En los llanos se empieza a escuchar rumores de violencia; se están armando los hombres para iniciar una guerra contra el gobierno que detesta a los liberales; son liberales de nacimiento y dicen que tienen la culpa de las nuevas costumbres y de los cambios que están pidiendo en la forma de gobernar. Son campesinos sin tierra, sin casa, peones de fincas, colonos que han llegado a estas extensiones. El llano es inmenso, solo sirve para criar ganado que es traído a los mercados de Sogamoso y Bogotá. Son días y días de camino arriando el ganado. Cuando llegan a Sogamoso lo llevan a las haciendas que tienen pasto verde para que el ganado suba de peso y se recupere. Es toda una odisea arriar el ganado.  Después de haber pasado por las tierras del páramo, se ven por las calles a los jinetes con su barba de varios meses, llenos de polvo, que buscan en sus casas la tina de agua caliente con hierbas y en ellas se sumergen durante unas cuantas horas aliviando el cuerpo del viaje. Mandan un muchacho adelante para que avise que llegan y alisten el agua para el baño.
Margarita, que así se llama nuestra señorita, algunos le dicen “La reina” prepara viaje con un tío a los llanos a descansar en la finca “La Princesa” donde siempre a pasado momentos inolvidables. Ella recuerda que la hacienda está ubicada cerca de Orocue, un pueblo sobre el río Meta.

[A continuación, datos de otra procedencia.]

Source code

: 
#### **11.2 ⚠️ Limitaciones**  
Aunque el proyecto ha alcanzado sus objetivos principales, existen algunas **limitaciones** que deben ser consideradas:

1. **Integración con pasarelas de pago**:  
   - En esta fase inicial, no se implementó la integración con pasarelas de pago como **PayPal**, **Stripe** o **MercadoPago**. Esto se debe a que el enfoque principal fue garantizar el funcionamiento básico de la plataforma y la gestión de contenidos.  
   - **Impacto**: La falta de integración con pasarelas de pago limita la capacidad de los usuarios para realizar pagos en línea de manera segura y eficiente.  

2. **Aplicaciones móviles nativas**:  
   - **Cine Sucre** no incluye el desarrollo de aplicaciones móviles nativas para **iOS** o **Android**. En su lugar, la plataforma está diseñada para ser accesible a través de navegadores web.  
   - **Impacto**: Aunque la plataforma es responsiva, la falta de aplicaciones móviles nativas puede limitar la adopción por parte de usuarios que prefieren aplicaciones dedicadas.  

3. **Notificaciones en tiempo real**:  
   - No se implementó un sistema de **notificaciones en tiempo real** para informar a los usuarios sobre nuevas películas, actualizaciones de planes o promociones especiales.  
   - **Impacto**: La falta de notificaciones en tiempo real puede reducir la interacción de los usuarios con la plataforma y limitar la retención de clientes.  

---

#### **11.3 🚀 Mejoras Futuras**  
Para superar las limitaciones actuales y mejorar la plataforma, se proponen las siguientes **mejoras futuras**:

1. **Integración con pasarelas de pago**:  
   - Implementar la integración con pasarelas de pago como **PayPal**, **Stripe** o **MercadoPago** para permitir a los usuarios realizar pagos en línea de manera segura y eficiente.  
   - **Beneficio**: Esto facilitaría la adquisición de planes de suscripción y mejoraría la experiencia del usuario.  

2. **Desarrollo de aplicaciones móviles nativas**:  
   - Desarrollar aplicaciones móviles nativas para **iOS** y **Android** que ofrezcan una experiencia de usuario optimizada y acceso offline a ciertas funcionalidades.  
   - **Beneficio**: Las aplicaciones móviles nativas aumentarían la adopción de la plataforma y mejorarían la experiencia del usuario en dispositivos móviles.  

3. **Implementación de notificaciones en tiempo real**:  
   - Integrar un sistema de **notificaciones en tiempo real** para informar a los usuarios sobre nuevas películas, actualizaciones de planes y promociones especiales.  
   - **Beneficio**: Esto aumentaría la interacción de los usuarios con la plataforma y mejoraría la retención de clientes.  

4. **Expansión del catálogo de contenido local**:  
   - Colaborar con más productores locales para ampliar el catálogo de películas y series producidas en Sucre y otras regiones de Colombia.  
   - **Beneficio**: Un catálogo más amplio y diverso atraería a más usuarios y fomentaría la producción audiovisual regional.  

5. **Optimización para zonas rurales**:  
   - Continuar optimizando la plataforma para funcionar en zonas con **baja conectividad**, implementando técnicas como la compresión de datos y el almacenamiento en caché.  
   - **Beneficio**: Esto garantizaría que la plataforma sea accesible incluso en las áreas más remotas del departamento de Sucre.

Son varios días de montar a caballo avanzando en caravana; van las dos muchachas que siempre la acompañan para todas partes, el tío y su señora, tres niños quienes son hijos del tío y un amigo de unos cuarenta años de edad. Cabalgan por el camino de Mongua a salir a Labranzagrande, una de las entradas a los llanos.
Las haciendas de Margarita en los llanos tienen cada una su mayordomo. Son tres grandes fincas en estas tierras planas. “La Princesa” es una de ellas. A medida que avanzan por la montaña charlan amenamente y se detienen en las posadas a descansar.  Viste pantalone de hombre, sombrero alón y el pelo recogido dentro del sombrero. Desde lejos parece un muchacho. En la alforja guarda el baulito, el misal y la mantilla por si tiene que asistir a misa en el pueblo de Orocue. Son cuatro días para llegar a los llanos. Cuando arriban  al alto, miran hacia lo profundo…el cielo está despejado, no se ve ni una nube, es de un color azul intenso, y sube una corriente de aire caliente que se siente cuando besa la cara.
-¡Mire los llanos!
-¡Tan bonito!
Mañana llegan al pie del monte llanero. Entran por “el Morro”, un  caserío muy conocido por los viajeros.

Empieza a hacer calor. Margarita se suelta el pelo. Ahora  parece una mujer aunque vista de hombre.  Jaime Arturo Chaparro, es hermano de la  mamá de Margarita, como dicen, tío por parte de la mamá, es un buen conversador con su amigo Ernesto Suesca quien es un  comerciante de Sogamoso. Es soltero pero es conocido por los amores que ha tenido hasta el momento.